A new complaint claims that insurers may be flouting a key provision of the Affordable Care Act that prevents discrimination. As part of health-care insurance reform, this provision prevents insurers from denying coverage or pricing their plans based on pre-existing conditions.

The goal of the provision is noble in that it aims to insure hundreds of thousands of patients that were inadequately covered, or rejected, by insurers previously; however, insurers facing looming costs may be inadvertently steering patients with life threatening disease like HIV away from plans.

In May, Tampa based The AIDS Institute (TAI) filed a complaint with the Department of Health and Human Services stating that silver plans (those most commonly chosen) offered by Aetna's (NYSE:AET) CoventryHealth, Cigna (NYSE:CI), and Humana (NYSE:HUM) in Florida ostensibly sought to reduce the number of applicants with HIV by requiring "inordinately high co-payments and co-insurance for medications."

Source: PhRMA and Avalere Health

A troubling trend
Including HIV medication in the most expensive tiers of an insurer's drug formulary seems to be driven by fear over surging costs tied to next generation HIV treatments from companies including Gilead (NASDAQ:GILD).

According to major specialty drug distributor Express Scripts, HIV medicines were among the most costly to Obamacare exchange plans in the first quarter. That's not only because drugs like Gilead's top-seller Truvada cost more than $10,000 per year, but because a larger percentage of HIV patients are enrolling in ACA plans relative to non-ACA plans.

Of those HIV patients that are signing up through Obamacare, many had been previously receiving their NNRTI, NRTI, protease inhibitors and other HIV drugs through charities or lower-cost corporate discount programs. Now that they're covered by their plans, they're facing out-of-pocket charges that are as high as 50% of the drug's cost.

Source: Gilead Sciences

Challenging changes in treatment
While HIV patients lived an average of 10 years after diagnosis in the early 1990's, patients diagnosed today can expect to live twice as long and new therapies are expected to increase longevity even more over the coming decade.

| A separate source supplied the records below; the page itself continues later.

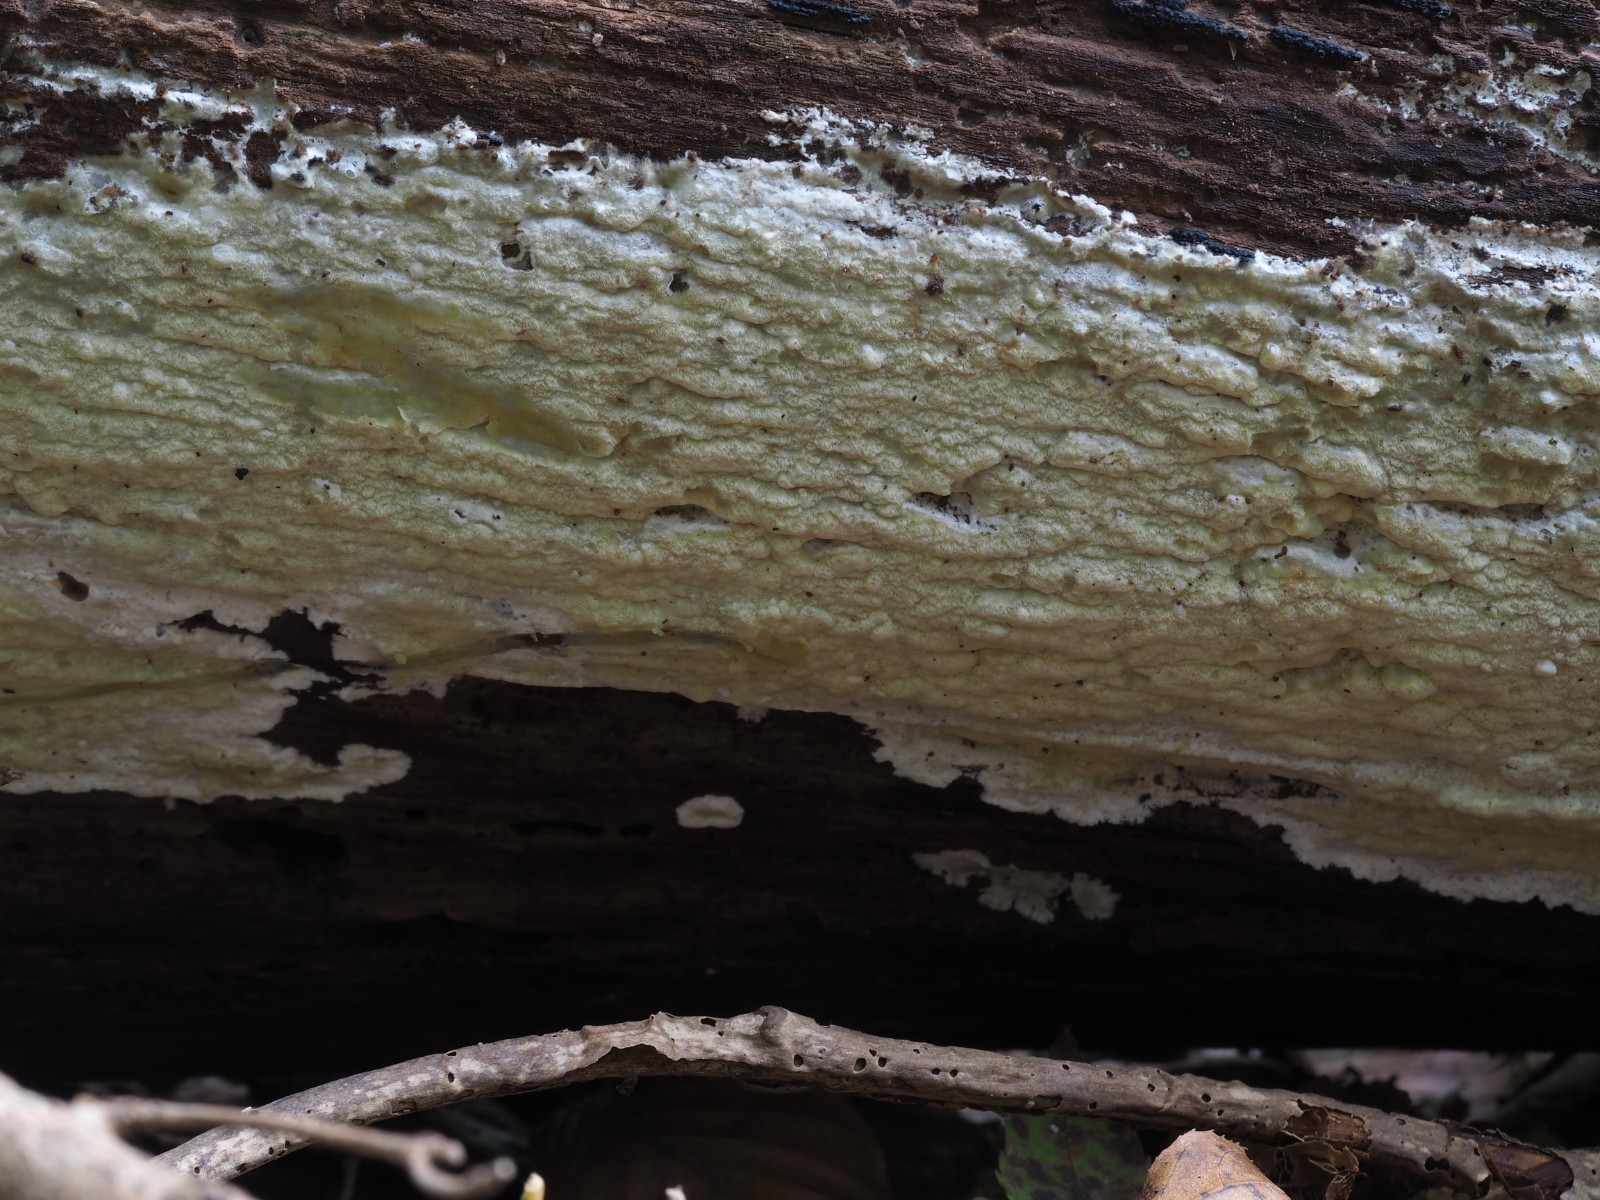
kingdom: Fungi
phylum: Basidiomycota
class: Agaricomycetes
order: Polyporales
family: Irpicaceae
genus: Gloeoporus
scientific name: Gloeoporus pannocinctus
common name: grøngul foldporesvamp
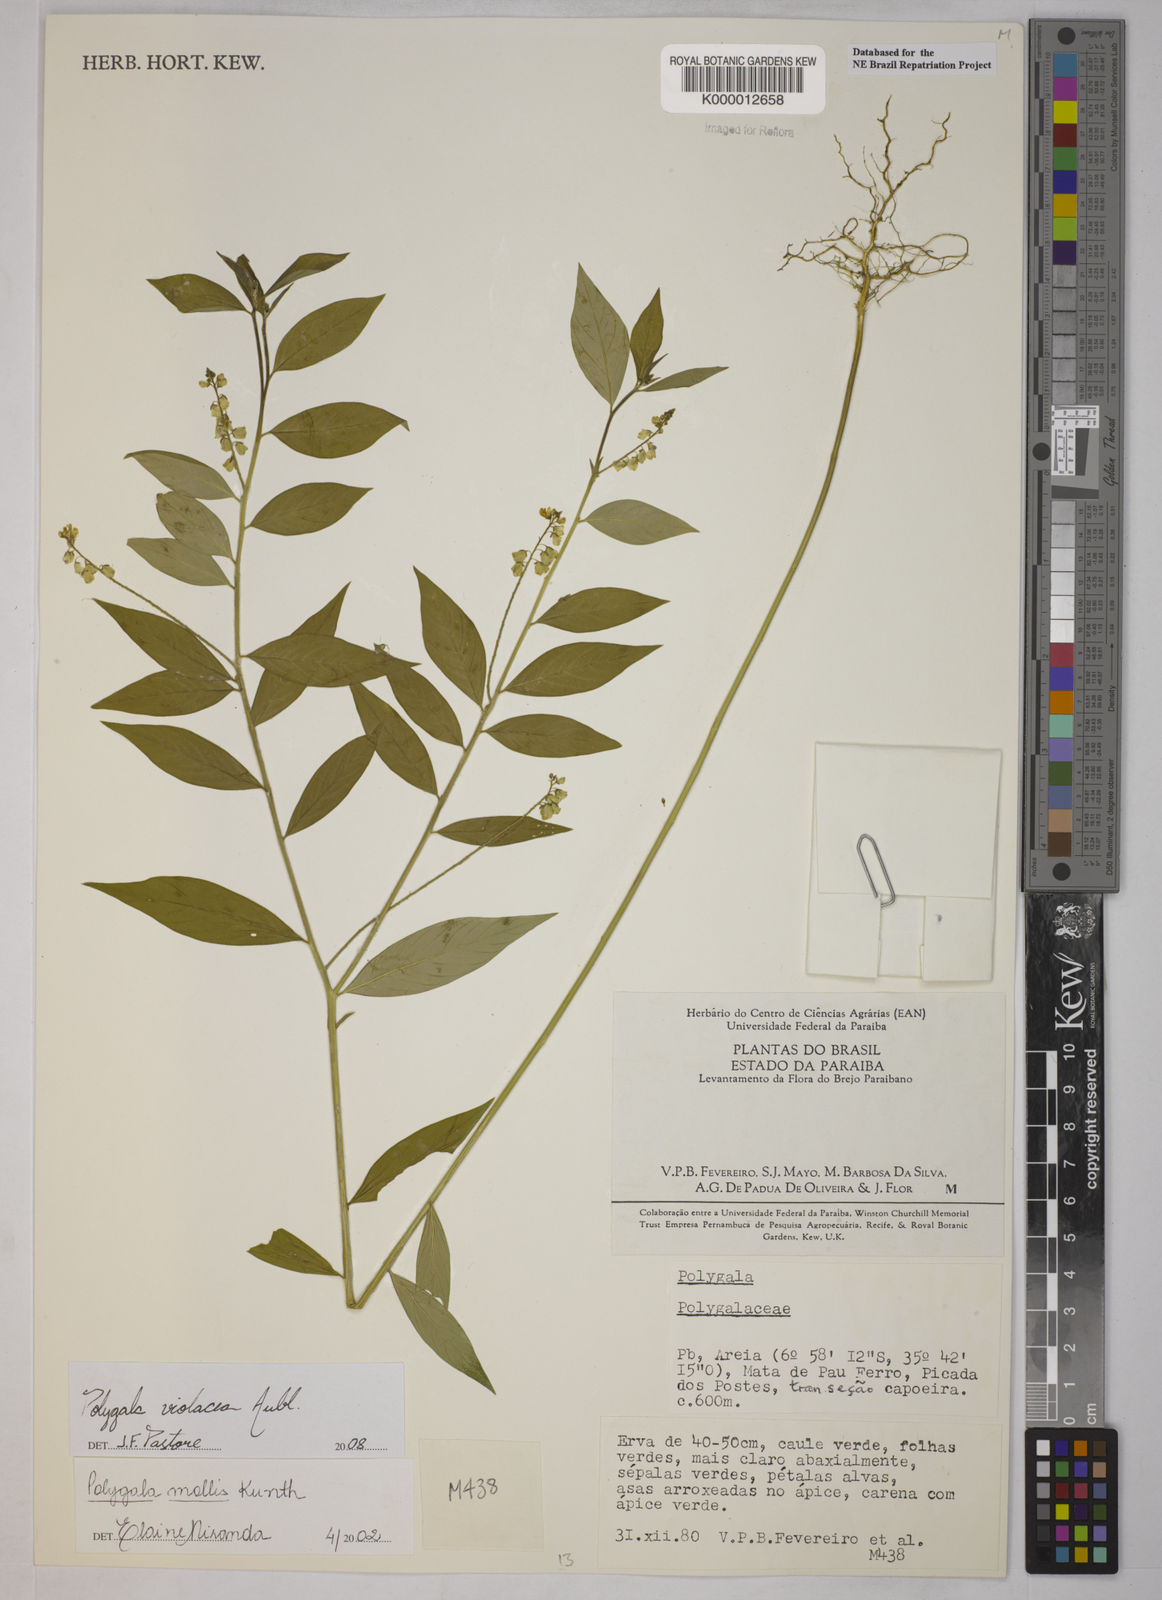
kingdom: Plantae
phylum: Tracheophyta
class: Magnoliopsida
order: Fabales
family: Polygalaceae
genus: Asemeia
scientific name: Asemeia mollis
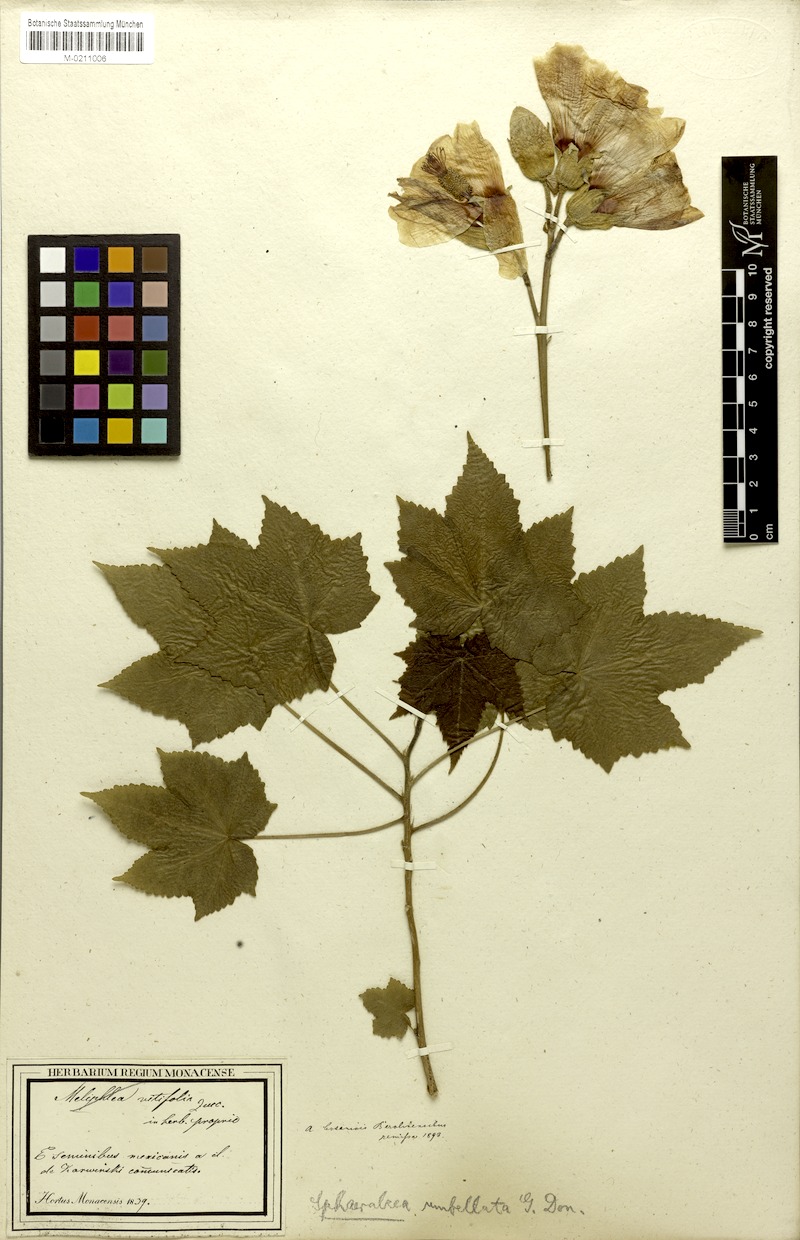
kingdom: Plantae
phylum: Tracheophyta
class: Magnoliopsida
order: Malvales
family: Malvaceae
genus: Phymosia
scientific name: Phymosia rosea
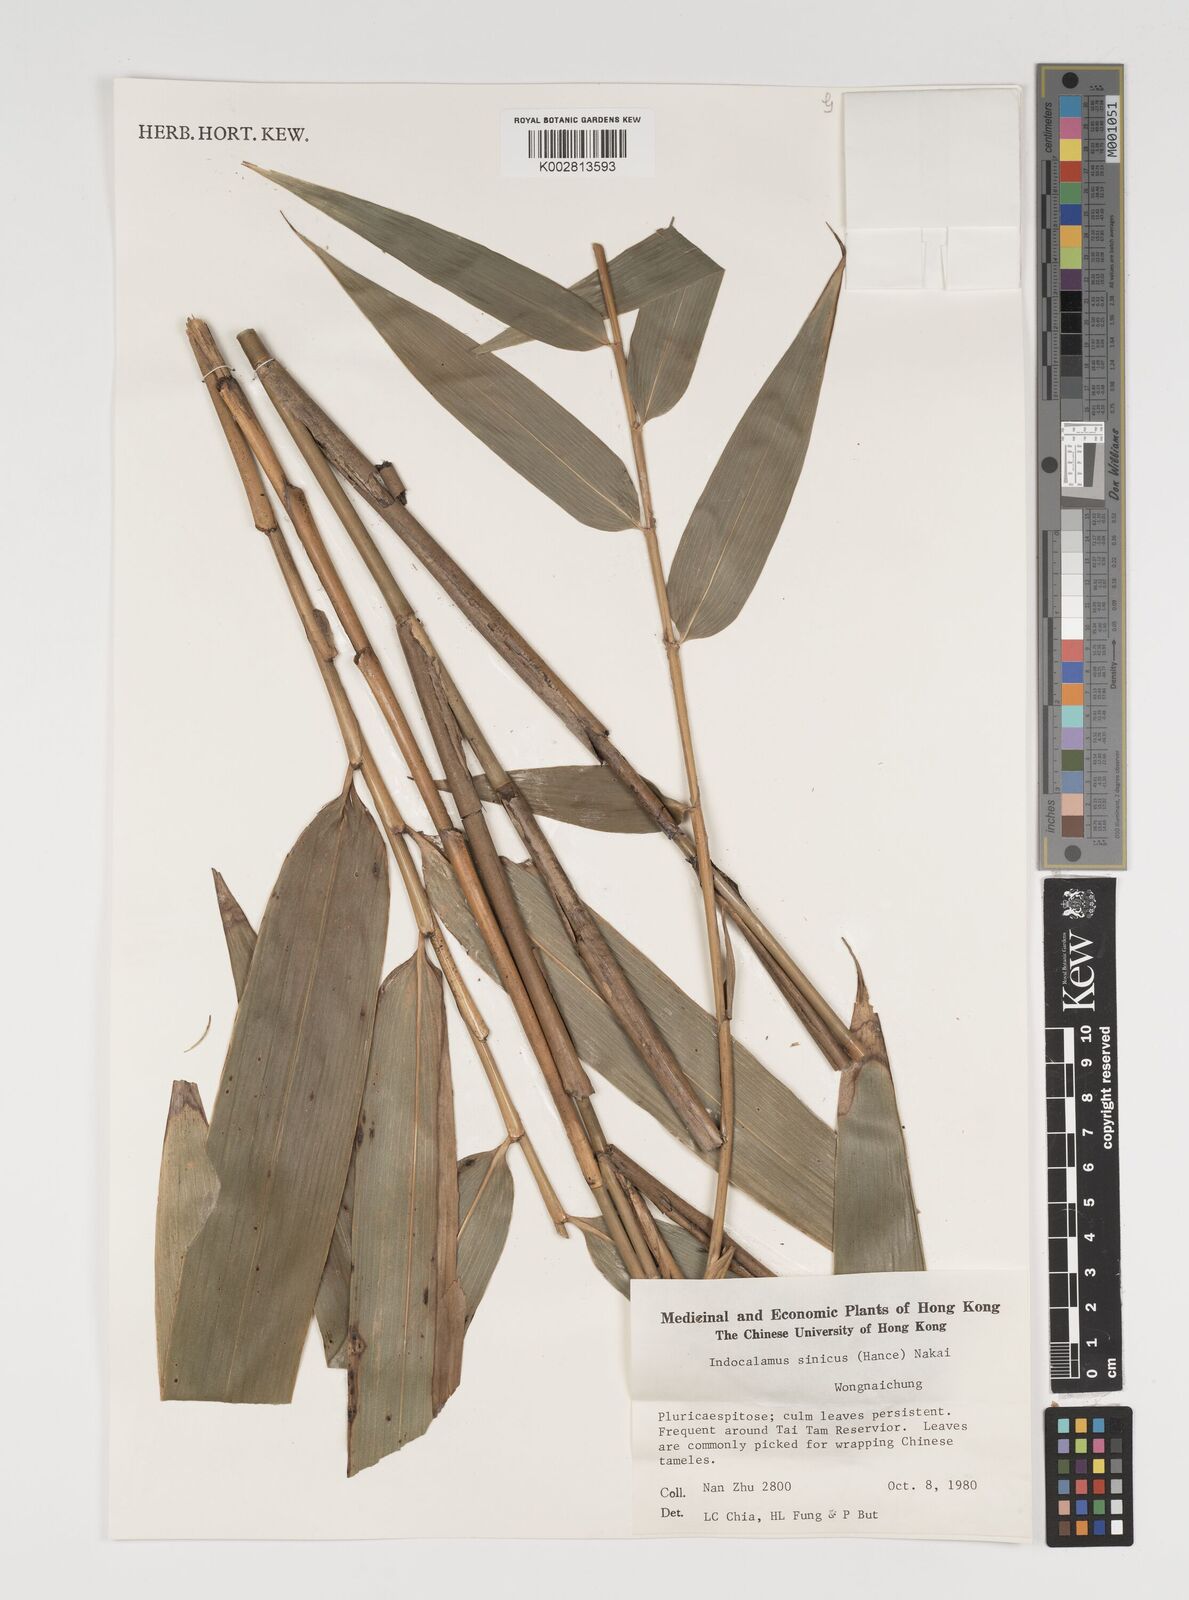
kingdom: Plantae
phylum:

Companies like Gilead, which markets a handful of top selling HIV medications that generate $9 billion in annual sales, and Merck (NYSE:MRK), which markets the widely-used Isentress, are developing new drugs that work better, but are likely to carry a bigger price tag.

Additionally, efforts to improve prevention and early diagnosis are ramping up and could increase the diagnosed patient population given that 200,000 out of the more than 1 million people estimated in the U.S. with HIV remain un-diagnosed.

A combination of more, longer living patients, taking increasingly more expensive drugs is squeezing payers like Aetna, Cigna, and Humana; particularly, in exchange plans that by their nature are expected to be sold at a lower cost.

Finding a solution
TAI hopes its complaint will boost scrutiny of how plans are designed in the future. If HHS determines that high co-payments for life saving medications effectively discriminate, insurers will need to respond with higher monthly premiums to make up for lower co-payments.

However, if it remains business as usual, drugmakers like Gilead may search for a work around that overcomes the hurdles created by high out-of-pocket expenses that may make more likely inadequate adherence to prescribed treatment.

In New York, Gilead and Bristol-Myers Squibb have already agreed to discount the cost of their medicine as part of a bold plan to increase the number of people taking HIV medication and effectively prevent new infections. That suggests that drugmakers are willing to engage in price concessions in exchange for script growth.

Fool-worthy final thoughts
The ACA is designed to increase coverage so that people who need treatment can afford it, but in some cases determining affordability goes much further beyond calculating a plan's monthly premium.

Insurers like Aetna, Cigna, and Humana are prevented from pricing individual plans sold in the marketplace based on each member's individual health, so in many cases insurers appear to have adopted a conservative approach that could change over time as more younger and healthier people sign up.

Regardless, payers of all types will be increasingly pressured as new drugs win approval. Express Scripts estimates that spending on HIV medication will grow by 16% in 2015 and another 13% in 2016.